▸ How to complete this task:
When you write out the entries, keep every line exactly as it appears.

▸ Data in this exercise:
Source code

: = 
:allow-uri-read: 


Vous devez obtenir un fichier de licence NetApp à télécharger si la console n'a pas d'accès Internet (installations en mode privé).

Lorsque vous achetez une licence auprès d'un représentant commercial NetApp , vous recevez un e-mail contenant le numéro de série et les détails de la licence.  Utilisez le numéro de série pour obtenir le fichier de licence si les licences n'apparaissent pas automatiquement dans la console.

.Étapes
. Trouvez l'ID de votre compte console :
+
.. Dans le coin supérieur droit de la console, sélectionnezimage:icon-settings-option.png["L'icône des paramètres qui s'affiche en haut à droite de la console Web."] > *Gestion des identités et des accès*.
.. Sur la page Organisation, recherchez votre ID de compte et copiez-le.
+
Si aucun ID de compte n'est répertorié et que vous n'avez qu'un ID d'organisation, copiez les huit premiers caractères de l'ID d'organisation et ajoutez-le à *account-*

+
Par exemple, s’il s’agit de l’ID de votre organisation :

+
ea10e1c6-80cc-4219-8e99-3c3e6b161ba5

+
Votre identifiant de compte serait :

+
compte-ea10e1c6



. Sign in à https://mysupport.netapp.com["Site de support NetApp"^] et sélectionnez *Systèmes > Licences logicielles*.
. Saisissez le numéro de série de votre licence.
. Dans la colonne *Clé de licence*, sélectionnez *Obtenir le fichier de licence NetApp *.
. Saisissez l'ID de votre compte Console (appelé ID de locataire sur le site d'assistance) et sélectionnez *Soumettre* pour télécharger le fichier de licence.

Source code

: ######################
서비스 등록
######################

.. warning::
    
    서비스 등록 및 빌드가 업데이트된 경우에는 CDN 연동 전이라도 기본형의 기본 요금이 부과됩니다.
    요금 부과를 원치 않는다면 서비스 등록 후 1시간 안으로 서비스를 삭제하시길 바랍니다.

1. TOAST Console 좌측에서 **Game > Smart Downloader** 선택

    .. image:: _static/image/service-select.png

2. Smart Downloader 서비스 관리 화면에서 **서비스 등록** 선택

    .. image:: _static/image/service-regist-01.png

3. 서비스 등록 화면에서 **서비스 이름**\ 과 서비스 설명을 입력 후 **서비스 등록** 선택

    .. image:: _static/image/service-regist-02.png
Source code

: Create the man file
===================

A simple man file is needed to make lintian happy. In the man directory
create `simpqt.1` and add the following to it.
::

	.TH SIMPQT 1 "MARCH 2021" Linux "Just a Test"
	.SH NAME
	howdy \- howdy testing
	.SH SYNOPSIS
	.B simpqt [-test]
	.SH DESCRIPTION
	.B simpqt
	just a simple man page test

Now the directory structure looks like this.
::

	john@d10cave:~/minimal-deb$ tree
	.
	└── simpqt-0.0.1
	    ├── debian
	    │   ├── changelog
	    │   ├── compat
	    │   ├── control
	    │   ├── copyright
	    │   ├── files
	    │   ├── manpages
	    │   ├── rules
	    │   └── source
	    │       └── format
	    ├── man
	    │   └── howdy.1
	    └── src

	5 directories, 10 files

▸ Expected output:
Source code

: = 
:allow-uri-read: 


Vous devez obtenir un fichier de licence NetApp à télécharger si la console n'a pas d'accès Internet (installations en mode privé).

Lorsque vous achetez une licence auprès d'un représentant commercial NetApp , vous recevez un e-mail contenant le numéro de série et les détails de la licence.  Utilisez le numéro de série pour obtenir le fichier de licence si les licences n'apparaissent pas automatiquement dans la console.

.Étapes
. Trouvez l'ID de votre compte console :
+
.. Dans le coin supérieur droit de la console, sélectionnezimage:icon-settings-option.png["L'icône des paramètres qui s'affiche en haut à droite de la console Web."] > *Gestion des identités et des accès*.
.. Sur la page Organisation, recherchez votre ID de compte et copiez-le.
+
Si aucun ID de compte n'est répertorié et que vous n'avez qu'un ID d'organisation, copiez les huit premiers caractères de l'ID d'organisation et ajoutez-le à *account-*

+
Par exemple, s’il s’agit de l’ID de votre organisation :

+
ea10e1c6-80cc-4219-8e99-3c3e6b161ba5

+
Votre identifiant de compte serait :

+
compte-ea10e1c6



. Sign in à https://mysupport.netapp.com["Site de support NetApp"^] et sélectionnez *Systèmes > Licences logicielles*.
. Saisissez le numéro de série de votre licence.
. Dans la colonne *Clé de licence*, sélectionnez *Obtenir le fichier de licence NetApp *.
. Saisissez l'ID de votre compte Console (appelé ID de locataire sur le site d'assistance) et sélectionnez *Soumettre* pour télécharger le fichier de licence.

Source code

: ######################
서비스 등록
######################

.. warning::
    
    서비스 등록 및 빌드가 업데이트된 경우에는 CDN 연동 전이라도 기본형의 기본 요금이 부과됩니다.
    요금 부과를 원치 않는다면 서비스 등록 후 1시간 안으로 서비스를 삭제하시길 바랍니다.

1. TOAST Console 좌측에서 **Game > Smart Downloader** 선택

    .. image:: _static/image/service-select.png

2. Smart Downloader 서비스 관리 화면에서 **서비스 등록** 선택

    .. image:: _static/image/service-regist-01.png

3. 서비스 등록 화면에서 **서비스 이름**\ 과 서비스 설명을 입력 후 **서비스 등록** 선택

    .. image:: _static/image/service-regist-02.png
Source code

: Create the man file
===================

A simple man file is needed to make lintian happy. In the man directory
create `simpqt.1` and add the following to it.
::

	.TH SIMPQT 1 "MARCH 2021" Linux "Just a Test"
	.SH NAME
	howdy \- howdy testing
	.SH SYNOPSIS
	.B simpqt [-test]
	.SH DESCRIPTION
	.B simpqt
	just a simple man page test

Now the directory structure looks like this.
::

	john@d10cave:~/minimal-deb$ tree
	.
	└── simpqt-0.0.1
	    ├── debian
	    │   ├── changelog
	    │   ├── compat
	    │   ├── control
	    │   ├── copyright
	    │   ├── files
	    │   ├── manpages
	    │   ├── rules
	    │   └── source
	    │       └── format
	    ├── man
	    │   └── howdy.1
	    └── src

	5 directories, 10 files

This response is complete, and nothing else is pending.